### Exercise prompt
Return every line in the records below that contains the word "Комментарии". Match case exactly.

### Records to use
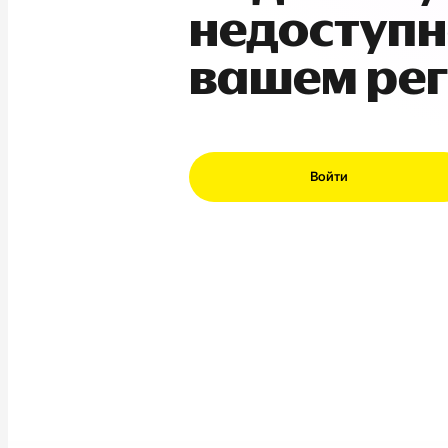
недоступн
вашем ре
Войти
--
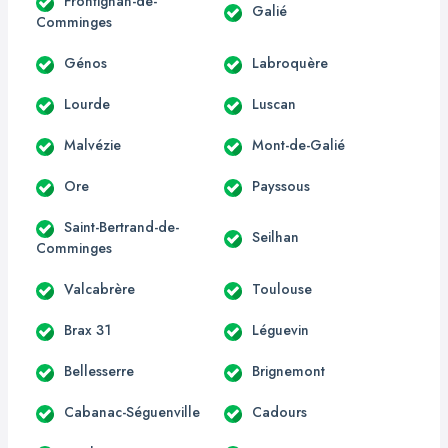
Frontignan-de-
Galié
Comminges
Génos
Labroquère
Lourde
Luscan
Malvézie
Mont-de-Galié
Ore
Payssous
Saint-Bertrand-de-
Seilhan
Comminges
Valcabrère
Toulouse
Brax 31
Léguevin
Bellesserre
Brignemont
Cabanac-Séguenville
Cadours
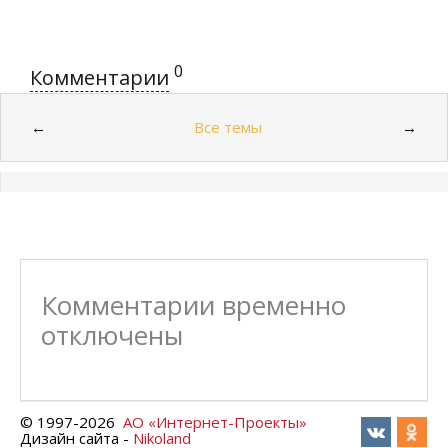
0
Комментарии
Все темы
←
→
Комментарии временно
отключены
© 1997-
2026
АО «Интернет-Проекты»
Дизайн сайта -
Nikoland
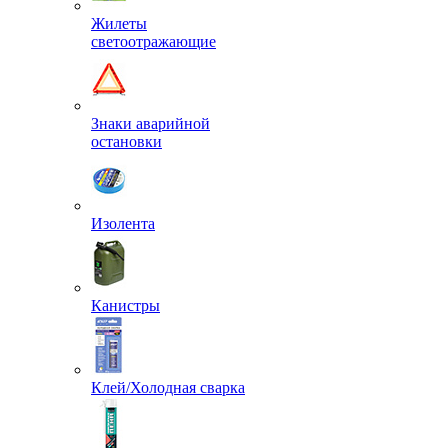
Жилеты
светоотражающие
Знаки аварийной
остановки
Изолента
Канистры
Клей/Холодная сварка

### Solution for this problem
Комментарии
Комментарии временно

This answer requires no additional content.